Kenneth ‘Ken” Olsen was born February 20, 1926 in Bridgeport, Connecticut (died February 6, 2011, age 84). His grandparents were immigrants from Norway and Sweden. His father designed machine tools. While in high school, Ken working summers in a machine shop and also fixed radios for neighbors. In 1944, age 18, he either enlisted or was drafted into the U.S. Navy. He attended radar school for a year and served in the fleet for a year, but did not see military action. Upon discharge, he enrolled at the Massachusetts Institute of Technology (MIT) where he earned a BS (1950) and an MS (1952) in electrical engineering, a major that included computer sciences as those existed at that time. He had married Aulikki Valve, a native of Finland, in 1950. After graduation, he worked on military-related projects at MIT’s Lincoln Laboratory, located in Lexington, MA. This included a 13-month stint in residence at an IBM research site, where he observed (and came to dislike) the hierarchal organizational structure of that large company. The matrix management structure developed at DEC was in part a reaction to IBM’s way of doing things.

Harlan Anderson was born on October 15, 1929, in Freeport, IL. (died January 30, 2019, age 89.) He married his high school sweetheart, Lois Jean Kahl in 1950. At the University of Illinois, he earned a BS in 1951 and an MS in 1952, both degrees in physics. While in college, Anderson became interested in computers while taking programming courses for use of a large custom-built mainframe computer being built for UI. In June of 1952, Anderson and his wife were both hired by Olsen. There, he became a member of the Lincoln Lab systems office, which was responsible for specifications for the IBM production of the SAGE computer.

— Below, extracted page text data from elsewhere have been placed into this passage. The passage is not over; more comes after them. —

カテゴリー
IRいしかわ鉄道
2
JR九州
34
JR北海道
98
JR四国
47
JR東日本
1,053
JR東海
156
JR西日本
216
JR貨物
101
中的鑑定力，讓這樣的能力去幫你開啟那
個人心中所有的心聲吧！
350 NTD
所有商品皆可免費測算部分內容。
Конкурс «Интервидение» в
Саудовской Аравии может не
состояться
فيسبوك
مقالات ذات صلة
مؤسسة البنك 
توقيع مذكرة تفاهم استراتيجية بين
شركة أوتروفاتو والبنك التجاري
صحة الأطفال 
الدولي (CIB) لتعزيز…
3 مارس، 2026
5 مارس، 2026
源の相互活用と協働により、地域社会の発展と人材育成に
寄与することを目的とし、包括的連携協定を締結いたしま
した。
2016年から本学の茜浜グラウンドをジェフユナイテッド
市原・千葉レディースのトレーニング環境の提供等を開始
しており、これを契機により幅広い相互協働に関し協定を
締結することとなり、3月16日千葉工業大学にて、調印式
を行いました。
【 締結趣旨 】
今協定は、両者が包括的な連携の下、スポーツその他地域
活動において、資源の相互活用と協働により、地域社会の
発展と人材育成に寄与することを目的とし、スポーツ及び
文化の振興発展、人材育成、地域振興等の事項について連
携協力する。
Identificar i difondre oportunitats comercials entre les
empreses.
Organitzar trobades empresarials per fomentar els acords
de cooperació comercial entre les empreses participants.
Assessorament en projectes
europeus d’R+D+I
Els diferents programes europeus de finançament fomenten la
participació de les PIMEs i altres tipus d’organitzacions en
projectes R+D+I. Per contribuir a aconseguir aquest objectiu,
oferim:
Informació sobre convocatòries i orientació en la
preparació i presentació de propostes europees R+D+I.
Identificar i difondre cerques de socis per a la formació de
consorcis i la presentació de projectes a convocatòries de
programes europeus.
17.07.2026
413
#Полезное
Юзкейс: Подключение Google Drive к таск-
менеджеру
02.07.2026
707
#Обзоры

Georges Doriot and Ken Olsen (date unknown)
Georges Doriot (September 1899 – June 1987) was an émigré from France. He became a professor at Harvard Business School in 1926, and then director of the U.S. Army's Military Planning Division, Quartermaster General, during World War II, eventually being promoted to brigadier general. In 1946, he founded American Research and Development Corporation, to encourage private sector investments in businesses run by soldiers who were returning from World War II. AR&D is regarded as one of the world's first venture capital firms, earning him the sobriquet "father of venture capitalism". In addition to the $70,000 investment in DEC ($670,000 in inflation-adjusted 2021 dollars), AR&D made approximately two million in loans to DEC in those early years. Doriot remained a friend and advisor to Ken Olsen until his death in 1987.

It was at Lincoln Laboratory that Olsen and Anderson worked on the TX (for Transistor eXperimental) projects that were substituting novel transistor technology for the glass vacuum tubes that were standard for computers at the time. Transistors date to a successful demonstration on December 23, 1947 at Bell Laboratories, at that time the research arm of American Telephone and Telegraph. Within a few years, transistors were commercially, albeit expensively, available. By the late 1950s the technology had improved to allow for ‘pocket-sized’ transistor radios. Meanwhile, at Lincoln Lab, the high-speed operation and interactive features of the TX-0 and TX-2 computers greatly influenced early minicomputer design at Digital.

In 1957, Olsen and Anderson decide to start a company. They submitted a proposal to AR&D in May. They got an investment of $70,000 for a 70 percent share in the company. There was pushback from the investors about “computer” being in the company’s name, because at the time computers were large, expensive, mostly unprofitable machines – think IBM and UNIVAC – hence the name became “Digital Equipment Corporation.” By August they had rented space, and they – and Stan Olsen, Ken’s younger brother – spent weekends painting the space themselves. DEC was launched.

Olsen and Anderson went to Gruber Bros. Furniture and bought $69 worth of office furniture – on 30 days credit.